Could you reproduce the lines below word for word, leaving out the pictures?

(Transcribed page contents)
╔══

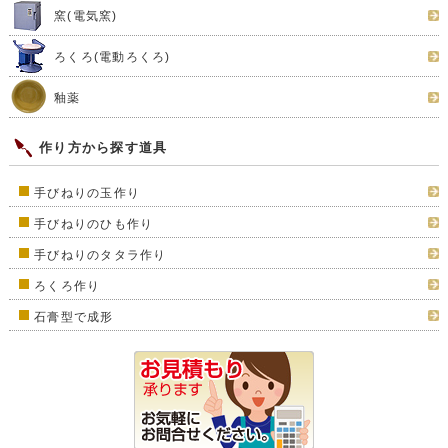
窯(電気窯)
ろくろ(電動ろくろ)
釉薬
作り方から探す道具
手びねりの玉作り
手びねりのひも作り
手びねりのタタラ作り
ろくろ作り
石膏型で成形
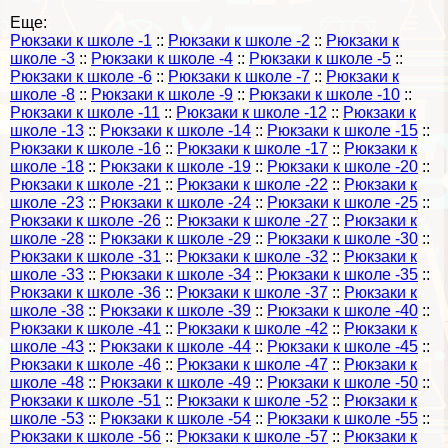
Еще:
Рюкзаки к школе -1
::
Рюкзаки к школе -2
::
Рюкзаки к
школе -3
::
Рюкзаки к школе -4
::
Рюкзаки к школе -5
::
Рюкзаки к школе -6
::
Рюкзаки к школе -7
::
Рюкзаки к
школе -8
::
Рюкзаки к школе -9
::
Рюкзаки к школе -10
::
Рюкзаки к школе -11
::
Рюкзаки к школе -12
::
Рюкзаки к
школе -13
::
Рюкзаки к школе -14
::
Рюкзаки к школе -15
::
Рюкзаки к школе -16
::
Рюкзаки к школе -17
::
Рюкзаки к
школе -18
::
Рюкзаки к школе -19
::
Рюкзаки к школе -20
::
Рюкзаки к школе -21
::
Рюкзаки к школе -22
::
Рюкзаки к
школе -23
::
Рюкзаки к школе -24
::
Рюкзаки к школе -25
::
Рюкзаки к школе -26
::
Рюкзаки к школе -27
::
Рюкзаки к
школе -28
::
Рюкзаки к школе -29
::
Рюкзаки к школе -30
::
Рюкзаки к школе -31
::
Рюкзаки к школе -32
::
Рюкзаки к
школе -33
::
Рюкзаки к школе -34
::
Рюкзаки к школе -35
::
Рюкзаки к школе -36
::
Рюкзаки к школе -37
::
Рюкзаки к
школе -38
::
Рюкзаки к школе -39
::
Рюкзаки к школе -40
::
Рюкзаки к школе -41
::
Рюкзаки к школе -42
::
Рюкзаки к
школе -43
::
Рюкзаки к школе -44
::
Рюкзаки к школе -45
::
Рюкзаки к школе -46
::
Рюкзаки к школе -47
::
Рюкзаки к
школе -48
::
Рюкзаки к школе -49
::
Рюкзаки к школе -50
::
Рюкзаки к школе -51
::
Рюкзаки к школе -52
::
Рюкзаки к
школе -53
::
Рюкзаки к школе -54
::
Рюкзаки к школе -55
::
Рюкзаки к школе -56
::
Рюкзаки к школе -57
::
Рюкзаки к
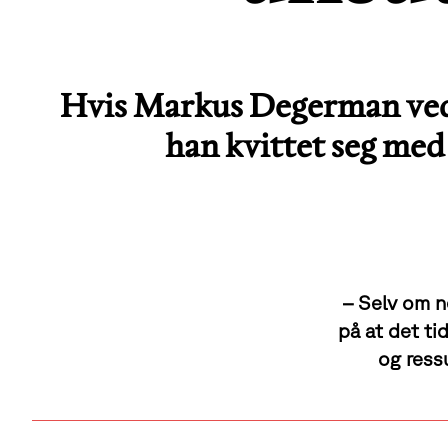
Hvis Markus Degerman ved 
han kvittet seg me
– Selv om n
på at det ti
og ress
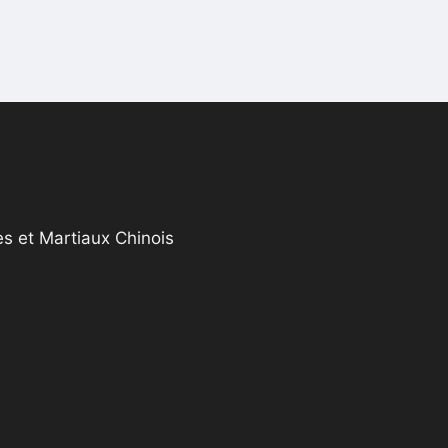
s et Martiaux Chinois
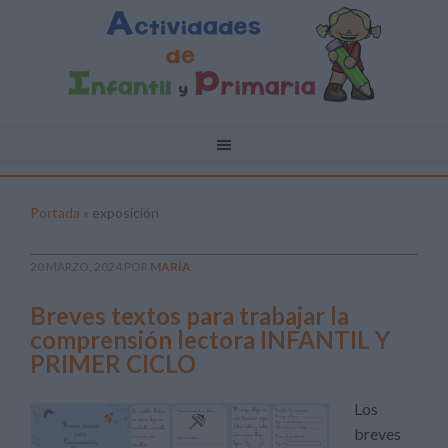
Portada
»
exposición
20 MARZO, 2024
POR
MARÍA
Breves textos para trabajar la
comprensión lectora INFANTIL Y
PRIMER CICLO
Los
breves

╚══

--- Task output ---
窯(電気窯)
ろくろ(電動ろくろ)
釉薬
作り方から探す道具
手びねりの玉作り
手びねりのひも作り
手びねりのタタラ作り
ろくろ作り
石膏型で成形
Еще:
Рюкзаки к школе -1
::
Рюкзаки к школе -2
::
Рюкзаки к
школе -3
::
Рюкзаки к школе -4
::
Рюкзаки к школе -5
::
Рюкзаки к школе -6
::
Рюкзаки к школе -7
::
Рюкзаки к
школе -8
::
Рюкзаки к школе -9
::
Рюкзаки к школе -10
::
Рюкзаки к школе -11
::
Рюкзаки к школе -12
::
Рюкзаки к
школе -13
::
Рюкзаки к школе -14
::
Рюкзаки к школе -15
::
Рюкзаки к школе -16
::
Рюкзаки к школе -17
::
Рюкзаки к
школе -18
::
Рюкзаки к школе -19
::
Рюкзаки к школе -20
::
Рюкзаки к школе -21
::
Рюкзаки к школе -22
::
Рюкзаки к
школе -23
::
Рюкзаки к школе -24
::
Рюкзаки к школе -25
::
Рюкзаки к школе -26
::
Рюкзаки к школе -27
::
Рюкзаки к
школе -28
::
Рюкзаки к школе -29
::
Рюкзаки к школе -30
::
Рюкзаки к школе -31
::
Рюкзаки к школе -32
::
Рюкзаки к
школе -33
::
Рюкзаки к школе -34
::
Рюкзаки к школе -35
::
Рюкзаки к школе -36
::
Рюкзаки к школе -37
::
Рюкзаки к
школе -38
::
Рюкзаки к школе -39
::
Рюкзаки к школе -40
::
Рюкзаки к школе -41
::
Рюкзаки к школе -42
::
Рюкзаки к
школе -43
::
Рюкзаки к школе -44
::
Рюкзаки к школе -45
::
Рюкзаки к школе -46
::
Рюкзаки к школе -47
::
Рюкзаки к
школе -48
::
Рюкзаки к школе -49
::
Рюкзаки к школе -50
::
Рюкзаки к школе -51
::
Рюкзаки к школе -52
::
Рюкзаки к
школе -53
::
Рюкзаки к школе -54
::
Рюкзаки к школе -55
::
Рюкзаки к школе -56
::
Рюкзаки к школе -57
::
Рюкзаки к
Hvis Markus Degerman ved 
han kvittet seg me
– Selv om n
på at det ti
og ress
s et Martiaux Chinois
Portada
»
exposición
20 MARZO, 2024
POR
MARÍA
Breves textos para trabajar la
comprensión lectora INFANTIL Y
PRIMER CICLO
Los
breves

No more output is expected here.